Timing and implications The Commission's proposals represent significant changes to the ESG regulatory landscape that would need to be approved by the EU institutions (including the European Parliament) before becoming law. The proposals could be revised and amended as they work their way through the legislative process.
While the Commission has committed to pursuing these changes to the CSRD, the average time from Commission proposal to a Directive being finalised has in the past been 9 to 15 months. Given the contentious nature of the proposed changes, there is no certainty that the legislative process will be quick. The final Directive has then to be transposed into the national laws of each EU country (including Ireland). Until this happens, the CSRD as currently in force remains the law.
As many EU companies are due to report in respect of their 2025 and 2026 financial year, the Commission has proposed the two-year delay described above in a separate, shorter Directive. The Commission envisages that this Directive could become law more quickly (eg, by the end of this year). This two-year delay would then allow for a window for the EU to finalise the more substantive proposals and for member states to implement new national laws, before most companies are required to start reporting for their 2027 financial year.

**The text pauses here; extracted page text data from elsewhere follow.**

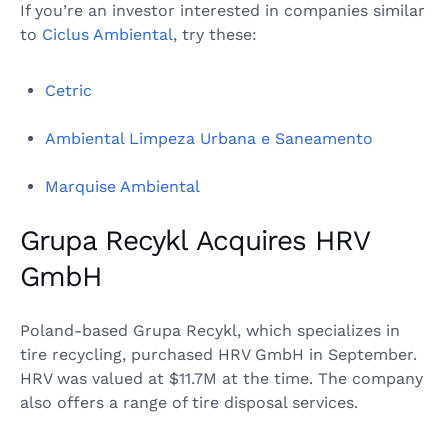
If you’re an investor interested in companies similar
to
Ciclus Ambiental
, try these:
Cetric
Ambiental Limpeza Urbana e Saneamento
Marquise Ambiental
Grupa Recykl Acquires HRV
GmbH
Poland-based Grupa Recykl, which specializes in
tire recycling, purchased HRV GmbH in September.
HRV was valued at $11.7M at the time. The company
also offers a range of tire disposal services.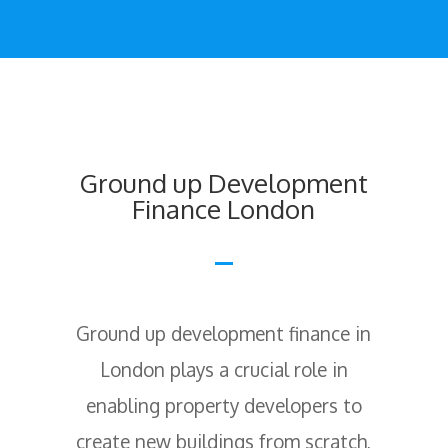
Ground up Development
Finance London
Ground up development finance in
London plays a crucial role in
enabling property developers to
create new buildings from scratch,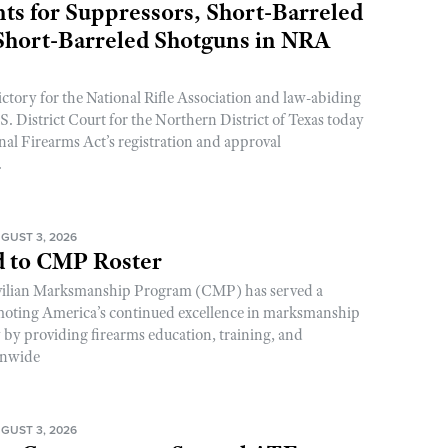
s for Suppressors, Short-Barreled
 Short-Barreled Shotguns in NRA
ictory for the National Rifle Association and law-abiding
. District Court for the Northern District of Texas today
nal Firearms Act’s registration and approval
.
GUST 3, 2026
 to CMP Roster
ivilian Marksmanship Program (CMP) has served a
romoting America’s continued excellence in marksmanship
y by providing firearms education, training, and
onwide
GUST 3, 2026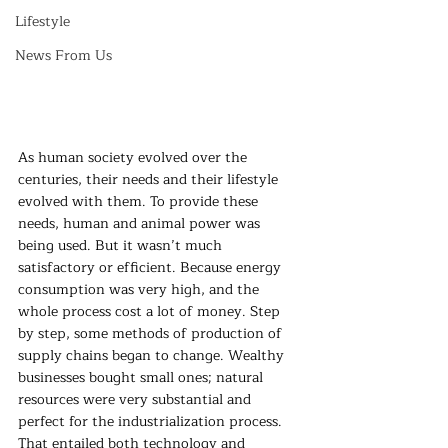
Lifestyle
News From Us
As human society evolved over the 
centuries, their needs and their lifestyle 
evolved with them. To provide these 
needs, human and animal power was 
being used. But it wasn’t much 
satisfactory or efficient. Because energy 
consumption was very high, and the 
whole process cost a lot of money. Step 
by step, some methods of production of 
supply chains began to change. Wealthy 
businesses bought small ones; natural 
resources were very substantial and 
perfect for the industrialization process. 
That entailed both technology and 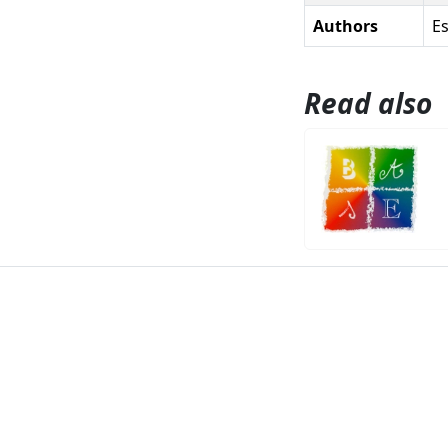
Authors
Es
Read also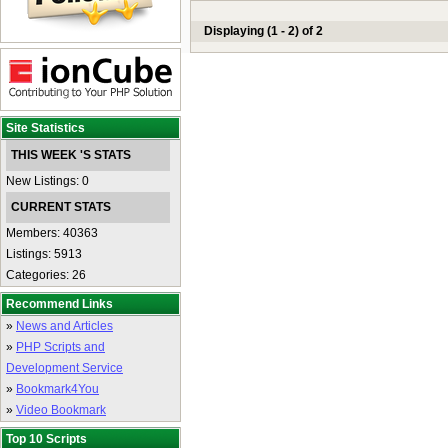
Displaying (1 - 2) of 2
Site Statistics
THIS WEEK 'S STATS
New Listings: 0
CURRENT STATS
Members: 40363
Listings: 5913
Categories: 26
Recommend Links
»
News and Articles
»
PHP Scripts and
Development Service
»
Bookmark4You
»
Video Bookmark
Top 10 Scripts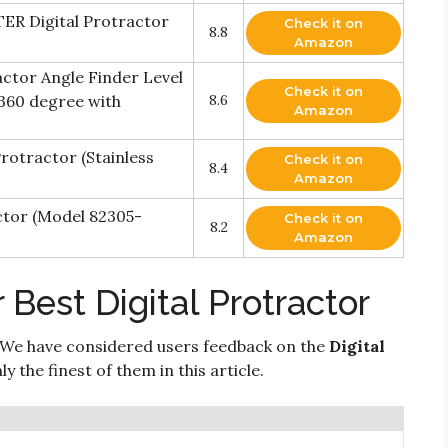
ER Digital Protractor
Check it on
8.8
Amazon
actor Angle Finder Level
Check it on
360 degree with
8.6
Amazon
rotractor (Stainless
Check it on
8.4
Amazon
ctor (Model 82305-
Check it on
8.2
Amazon
 Best Digital Protractor
 We have considered users feedback on the
Digital
 the finest of them in this article.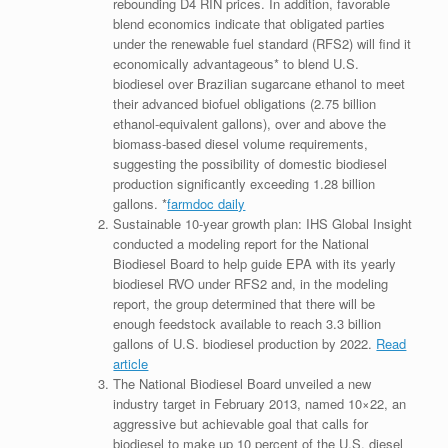
rebounding D4 RIN prices. In addition, favorable
blend economics indicate that obligated parties
under the renewable fuel standard (RFS2) will find it
economically advantageous* to blend U.S.
biodiesel over Brazilian sugarcane ethanol to meet
their advanced biofuel obligations (2.75 billion
ethanol-equivalent gallons), over and above the
biomass-based diesel volume requirements,
suggesting the possibility of domestic biodiesel
production significantly exceeding 1.28 billion
gallons. *
farmdoc daily
Sustainable 10-year growth plan: IHS Global Insight
conducted a modeling report for the National
Biodiesel Board to help guide EPA with its yearly
biodiesel RVO under RFS2 and, in the modeling
report, the group determined that there will be
enough feedstock available to reach 3.3 billion
gallons of U.S. biodiesel production by 2022.
Read
article
The National Biodiesel Board unveiled a new
industry target in February 2013, named 10×22, an
aggressive but achievable goal that calls for
biodiesel to make up 10 percent of the U.S. diesel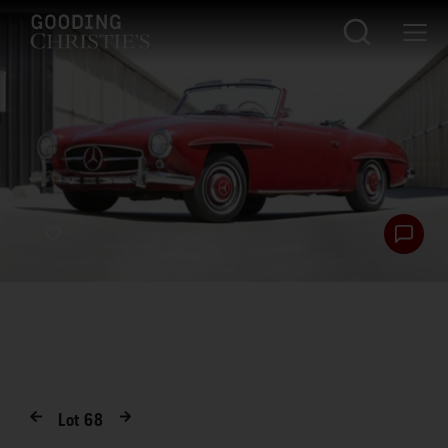
Lot
68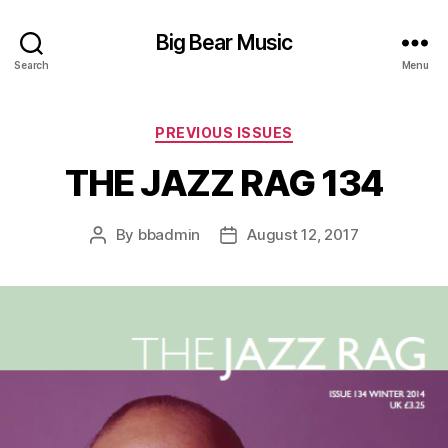
Big Bear Music
Search
Menu
Categories
PREVIOUS ISSUES
THE JAZZ RAG 134
By
bbadmin
August 12, 2017
Post
Post
author
date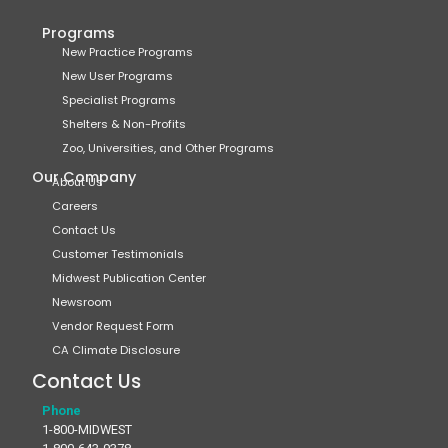
Programs
New Practice Programs
New User Programs
Specialist Programs
Shelters & Non-Profits
Zoo, Universities, and Other Programs
Our Company
About Us
Careers
Contact Us
Customer Testimonials
Midwest Publication Center
Newsroom
Vendor Request Form
CA Climate Disclosure
Contact Us
Phone
1-800-MIDWEST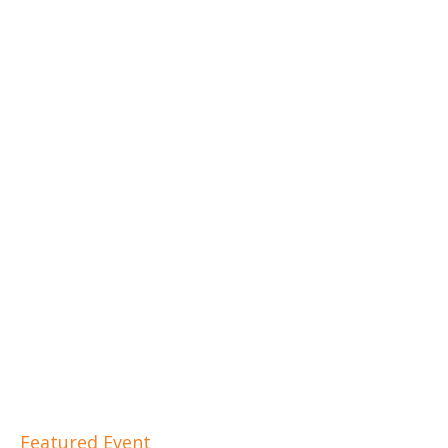
Featured Event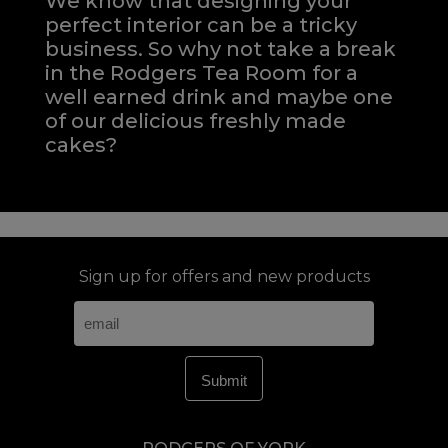
We know that designing your
perfect interior can be a tricky
business. So why not take a break
in the Rodgers Tea Room for a
well earned drink and maybe one
of our delicious freshly made
cakes?
Sign up for offers and new products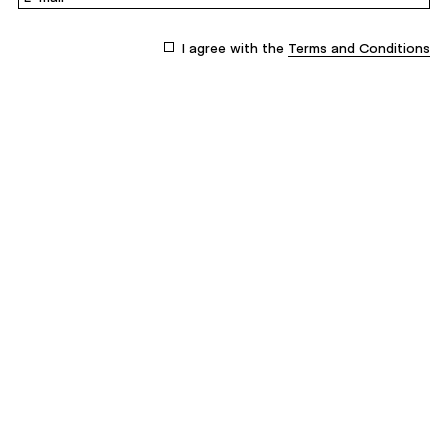
I agree with the
Terms and Conditions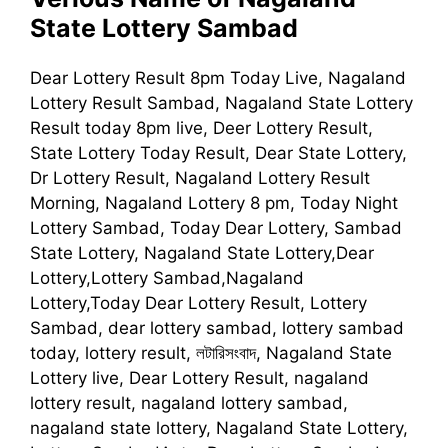
State Lottery Sambad
Dear Lottery Result 8pm Today Live, Nagaland
Lottery Result Sambad, Nagaland State Lottery
Result today 8pm live, Deer Lottery Result,
State Lottery Today Result, Dear State Lottery,
Dr Lottery Result, Nagaland Lottery Result
Morning, Nagaland Lottery 8 pm, Today Night
Lottery Sambad, Today Dear Lottery, Sambad
State Lottery, Nagaland State Lottery,Dear
Lottery,Lottery Sambad,Nagaland
Lottery,Today Dear Lottery Result, Lottery
Sambad, dear lottery sambad, lottery sambad
today, lottery result, লটারিসংবাদ, Nagaland State
Lottery live, Dear Lottery Result, nagaland
lottery result, nagaland lottery sambad,
nagaland state lottery, Nagaland State Lottery,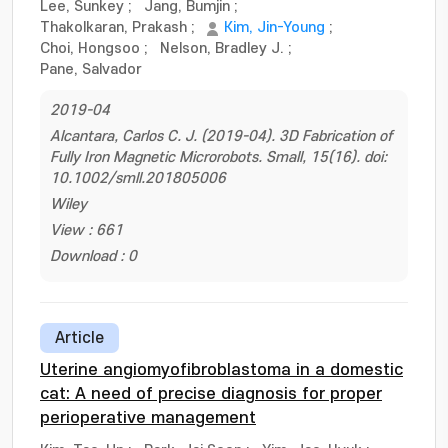
Lee, Sunkey
;
Jang, Bumjin
;
Thakolkaran, Prakash
;
Kim, Jin-Young
;
Choi, Hongsoo
;
Nelson, Bradley J.
;
Pane, Salvador
2019-04
Alcantara, Carlos C. J. (2019-04). 3D Fabrication of
Fully Iron Magnetic Microrobots. Small, 15(16). doi:
10.1002/smll.201805006
Wiley
View : 661
Download : 0
Article
Uterine angiomyofibroblastoma in a domestic
cat: A need of precise diagnosis for proper
perioperative management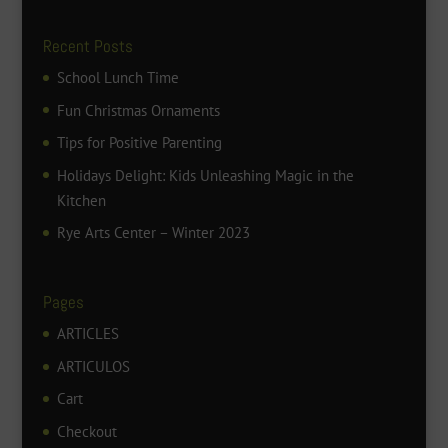
Recent Posts
School Lunch Time
Fun Christmas Ornaments
Tips for Positive Parenting
Holidays Delight: Kids Unleashing Magic in the
Kitchen
Rye Arts Center – Winter 2023
Pages
ARTICLES
ARTICULOS
Cart
Checkout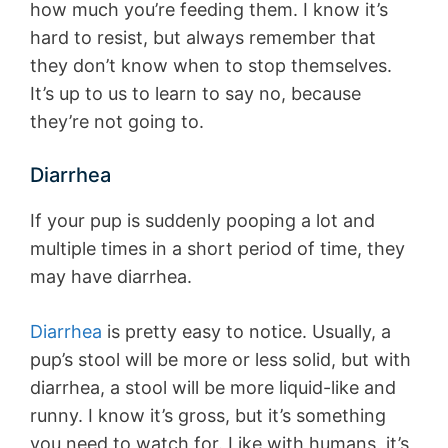
how much you’re feeding them. I know it’s
hard to resist, but always remember that
they don’t know when to stop themselves.
It’s up to us to learn to say no, because
they’re not going to.
Diarrhea
If your pup is suddenly pooping a lot and
multiple times in a short period of time, they
may have diarrhea.
Diarrhea
is pretty easy to notice. Usually, a
pup’s stool will be more or less solid, but with
diarrhea, a stool will be more liquid-like and
runny. I know it’s gross, but it’s something
you need to watch for. Like with humans, it’s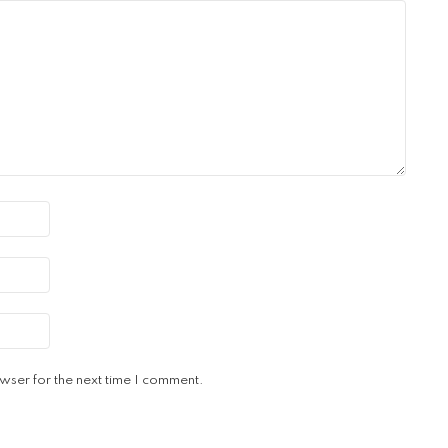
wser for the next time I comment.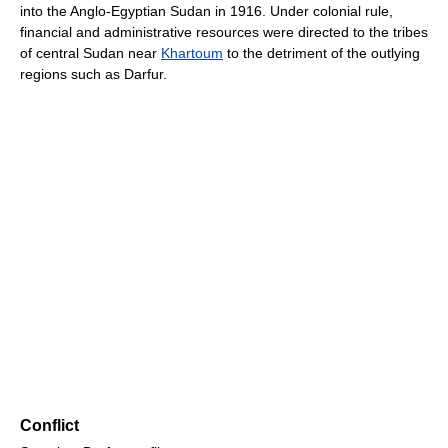
into the Anglo-Egyptian Sudan in 1916. Under colonial rule,
financial and administrative resources were directed to the tribes
of central Sudan near
Khartoum
to the detriment of the outlying
regions such as Darfur.
Conflict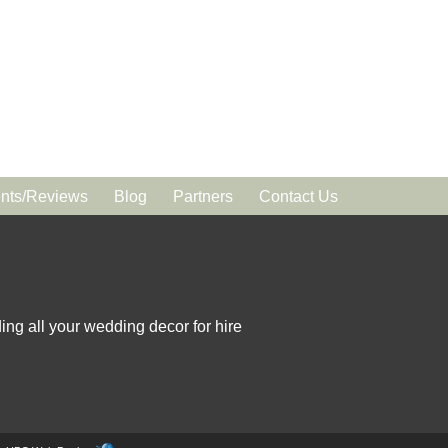
ts/Reviews
Blog
Partners
Contact Us
ing all your wedding decor for hire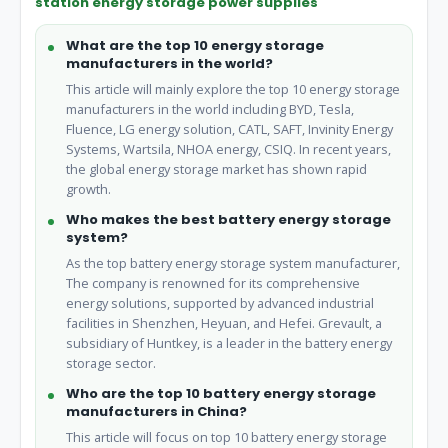
station energy storage power supplies
What are the top 10 energy storage
manufacturers in the world?
This article will mainly explore the top 10 energy storage
manufacturers in the world including BYD, Tesla,
Fluence, LG energy solution, CATL, SAFT, Invinity Energy
Systems, Wartsila, NHOA energy, CSIQ. In recent years,
the global energy storage market has shown rapid
growth.
Who makes the best battery energy storage
system?
As the top battery energy storage system manufacturer,
The company is renowned for its comprehensive
energy solutions, supported by advanced industrial
facilities in Shenzhen, Heyuan, and Hefei. Grevault, a
subsidiary of Huntkey, is a leader in the battery energy
storage sector.
Who are the top 10 battery energy storage
manufacturers in China?
This article will focus on top 10 battery energy storage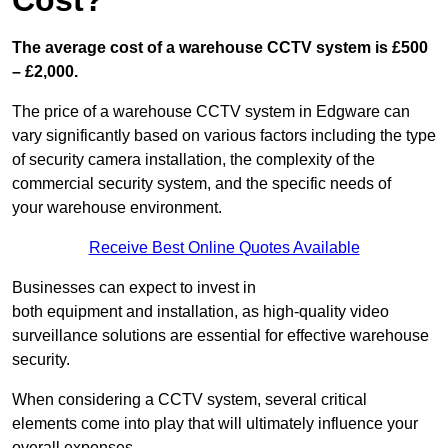
Cost?
The average cost of a warehouse CCTV system is £500
– £2,000.
The price of a warehouse CCTV system in Edgware can
vary significantly based on various factors including the type
of security camera installation, the complexity of the
commercial security system, and the specific needs of
your warehouse environment.
Receive Best Online Quotes Available
Businesses can expect to invest in
both equipment and installation, as high-quality video
surveillance solutions are essential for effective warehouse
security.
When considering a CCTV system, several critical
elements come into play that will ultimately influence your
overall expenses.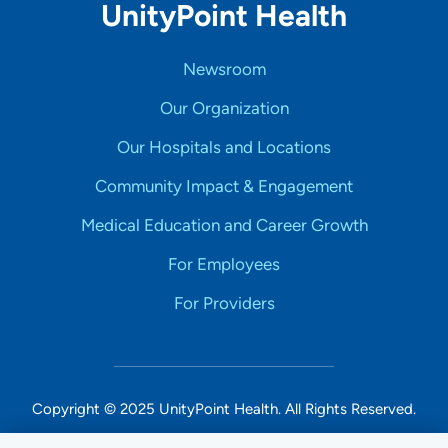
UnityPoint Health
Newsroom
Our Organization
Our Hospitals and Locations
Community Impact & Engagement
Medical Education and Career Growth
For Employees
For Providers
Copyright © 2025 UnityPoint Health. All Rights Reserved.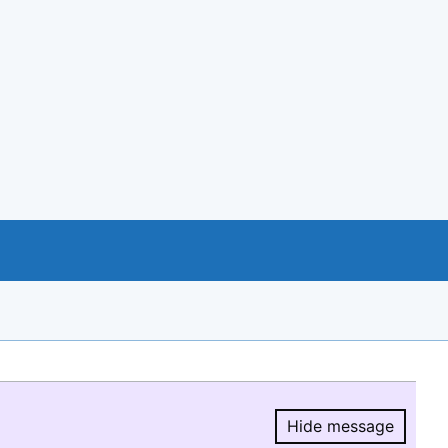
Hide message
Hide message.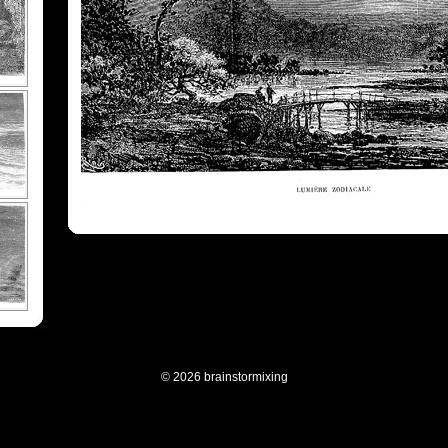
© 2026 brainstormixing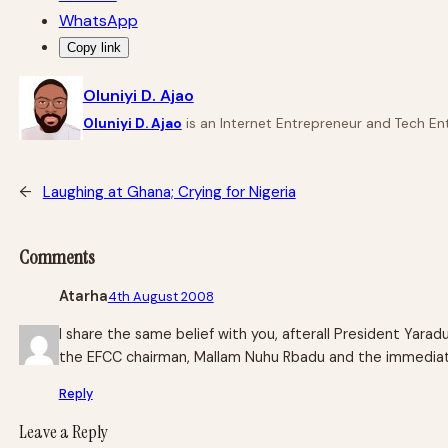
WhatsApp
Copy link
Oluniyi D. Ajao
Oluniyi D. Ajao
is an Internet Entrepreneur and Tech Ent
←
Laughing at Ghana; Crying for Nigeria
Comments
Atarha
4th August 2008
I share the same belief with you, afterall President Yara
the EFCC chairman, Mallam Nuhu Rbadu and the immediat
Reply
Leave a Reply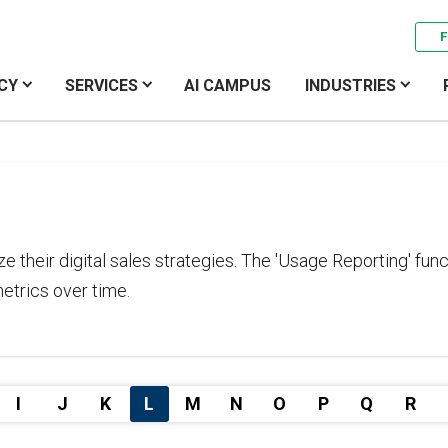
F
CY
SERVICES
AI CAMPUS
INDUSTRIES
ze their digital sales strategies. The 'Usage Reporting' f
etrics over time.
I
J
K
L
M
N
O
P
Q
R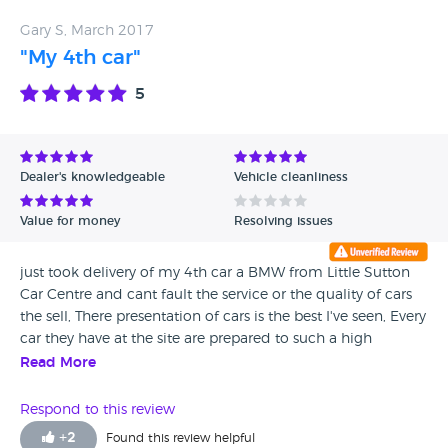
Gary S, March 2017
"My 4th car"
5
Dealer's knowledgeable
Vehicle cleanliness
Value for money
Resolving issues
just took delivery of my 4th car a BMW from Little Sutton
Car Centre and cant fault the service or the quality of cars
the sell, There presentation of cars is the best I've seen, Every
car they have at the site are prepared to such a high
standard and dealing with Andy the salesman was a
Read More
doddle. Thanks and see you in 12 months for a new one.
Respond to this review
+
2
Found this review helpful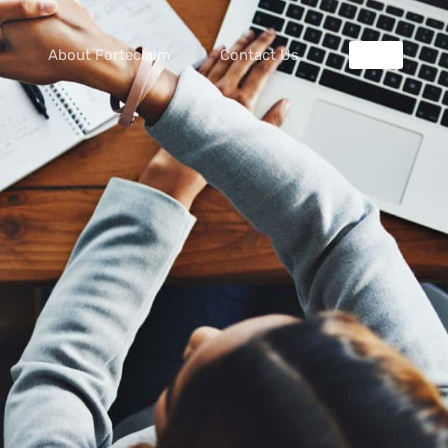
About Forteclaim
Contact Us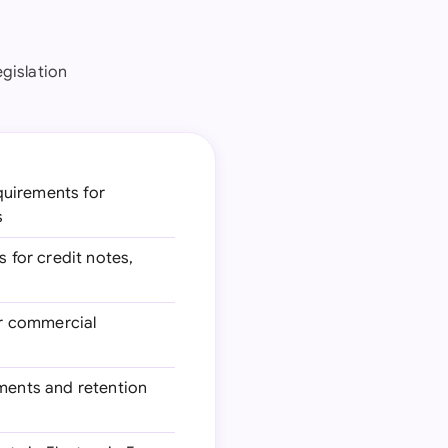
egislation
uirements for
s
 for credit notes,
or commercial
ments and retention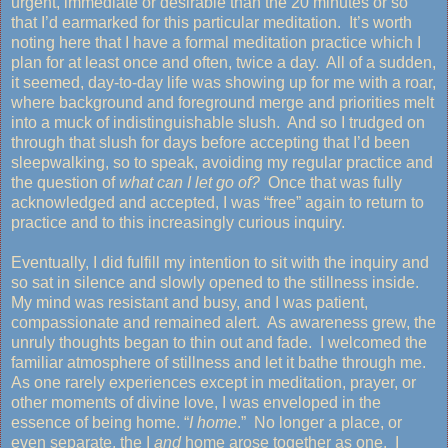
urgent, immediate or desirable than the 20 minutes or so
that I’d earmarked for this particular meditation. It’s worth
noting here that I have a formal meditation practice which I
plan for at least once and often, twice a day. All of a sudden,
it seemed, day-to-day life was showing up for me with a roar,
where background and foreground merge and priorities melt
into a muck of indistinguishable slush. And so I trudged on
through that slush for days before accepting that I’d been
sleepwalking, so to speak, avoiding my regular practice and
the question of
what
can I let go of?
Once that was fully
acknowledged and accepted, I was “free” again to return to
practice and to this increasingly curious inquiry.
Eventually, I did fulfill my intention to sit with the inquiry and
so sat in silence and slowly opened to the stillness inside.
My mind was resistant and busy, and I was patient,
compassionate and remained alert. As awareness grew, the
unruly thoughts began to thin out and fade. I welcomed the
familiar atmosphere of stillness and let it bathe through me.
As one rarely experiences except in meditation, prayer, or
other moments of divine love, I was enveloped in the
essence of being home. “
I home
.” No longer a place, or
even separate, the I
and
home arose together as one. I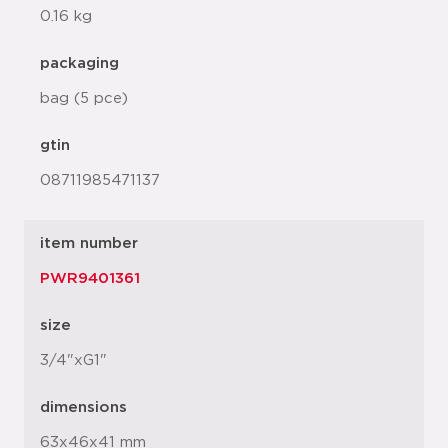
0.16 kg
packaging
bag (5 pce)
gtin
08711985471137
item number
PWR9401361
size
3/4"xG1"
dimensions
63x46x41 mm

It is not clear that the EU's legislative machinery (and national governments) can work quickly enough to provide companies with the certainty they need to make decisions based on the proposals (eg, for companies / groups with less than 1,000 employees to decide whether to abandon preparations for the CSRD). While there is merit in companies considering a pause on their preparations for the CSRD, pending seeing how the omnibus proposals progress through the EU's legislative process (particularly the proposed two-year delay), many companies have approached CSRD preparations as part of a broader strategy for sustainable growth and may wish to continue with these efforts. The appropriate next steps will vary from company to company, depending on their employee footprint, their overall sustainability strategy and where they are in their CSRD-preparations.
Aside from the CSRD, on 26 February the Commission also proposed changes to the Corporate Sustainability Due Diligence Directive and the Carbon Border Adjustment Mechanism. We will issue a separate update regarding these developments.